-- Passage --
——
# Kenpo Techniques



## paulk (Nov 13, 2001)

Found this site with some animations of some basic Kenpo techniques if anyone is interested.


An Example

http://www.bakerfamily4.net/kenpo/Images/dsword.gif

The Main Site

http://www.bakerfamily4.net/kenpo/


----------



## GouRonin (Nov 13, 2001)

I've seen this site. It has some good stuff on it. I give it a thumbs up.


----------



## Big Guy (Nov 13, 2001)

Did you see anything wrong with the way he did Delayed Sword?:asian: http://www.bakerfamily4.net/kenpo/Images/dsword.gif


----------



## Blindside (Nov 13, 2001)

Well there the whole question about what is the "right way."  

But I did notice that his right foot seemed to adjust before stepping away with the left, which seems a bit of a wasted motion, also he didn't check the opponents arm with his left as he went in with the right handsword.

But I just learned this tech, so what do I know.  (I'm working out with an AK guy this winter....)

Salute,

Lamont


----------



## GouRonin (Nov 14, 2001)

Is the one that pulls your fat out of the fire and works at that moment. Heh heh heh...

But there is always the "ideal environment" concept.


----------



## KenpoGirl (Nov 14, 2001)

Is it that he didn't re-cock his kick before he, steped into the hand sword strike??  He landed right after the kick.

Do I get a prize?   

Of course as the others said, a proper technique is whatever saves your tushy in any given situation.

Dot


----------



## Mace (Nov 14, 2001)

Chambering your kick and rechambering after the kick is wasted motion and disengages your body from your action only to have to re-engage. The kick should occur from point of origin after the mechanics of the tech are learned and developed, as should the planting of the kick after execution. 
Mace :asian:


----------



## Big Guy (Nov 15, 2001)

Watch the hands and think about wasted motion and floating


----------



## GouRonin (Nov 15, 2001)

Hey guys/gals, just curious, do you have any Kenpo techniques that you like to string together?

For example, I like to mix up scrapping hooves and squeezing the peach. After the first technique I like to launch into the heel kick  and elbow and use the rebound from the elbow to start my cross out away.
——
-- Required task 1 --
Answer these questions about the forum thread on Kenpo techniques:
(a) What does paulk say the site he found contains?
(b) Who does Blindside say he is working out with this winter?
(c) Which two techniques does GouRonin say he likes to mix up?
The forum thread and the records are unrelated to each other.

-- Stored items --
——
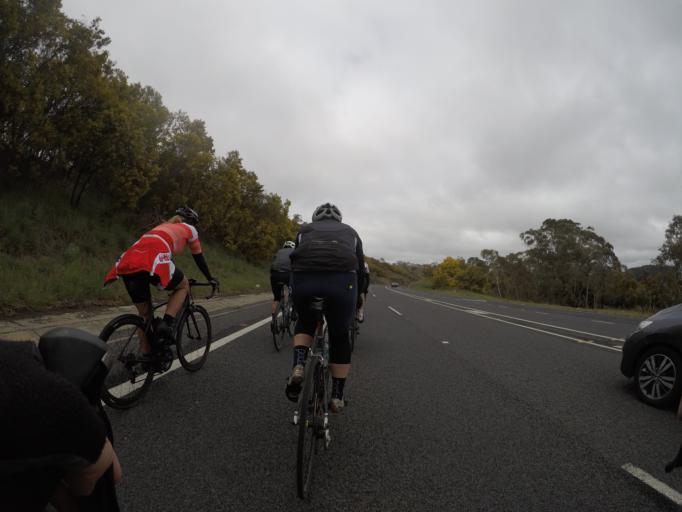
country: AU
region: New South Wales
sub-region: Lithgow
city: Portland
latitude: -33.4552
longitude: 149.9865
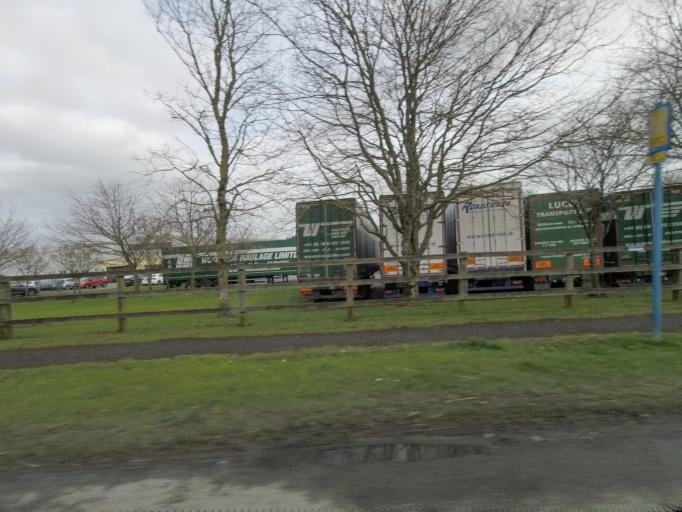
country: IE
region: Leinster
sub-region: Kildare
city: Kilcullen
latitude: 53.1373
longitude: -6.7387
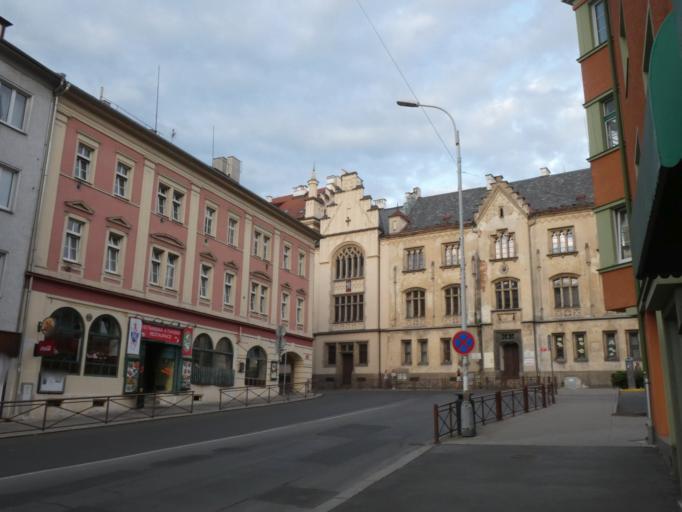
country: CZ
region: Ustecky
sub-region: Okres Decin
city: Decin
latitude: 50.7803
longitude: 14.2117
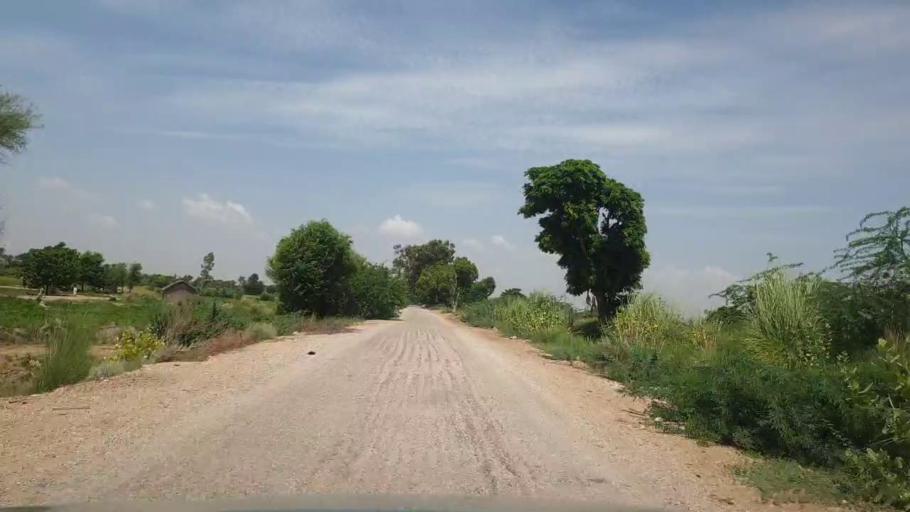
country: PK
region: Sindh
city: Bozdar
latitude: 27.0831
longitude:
——
-- Required task 2 --
Give the stretch of the records from the line that contains "longitude: -6.7387" through the end of the records as a Markdown table with the columns Row and Line. Leave the pictures out.

-- Exercise answer 1 --
(a) Animations of some basic Kenpo techniques.
(b) An AK guy.
(c) Scrapping hooves and squeezing the peach.

-- Exercise answer 2 --
| Row | Line |
|---|---|
| 1 | longitude: -6.7387 |
| 2 | country: CZ |
| 3 | region: Ustecky |
| 4 | sub-region: Okres Decin |
| 5 | city: Decin |
| 6 | latitude: 50.7803 |
| 7 | longitude: 14.2117 |
| 8 | country: PK |
| 9 | region: Sindh |
| 10 | city: Bozdar |
| 11 | latitude: 27.0831 |
| 12 | longitude: |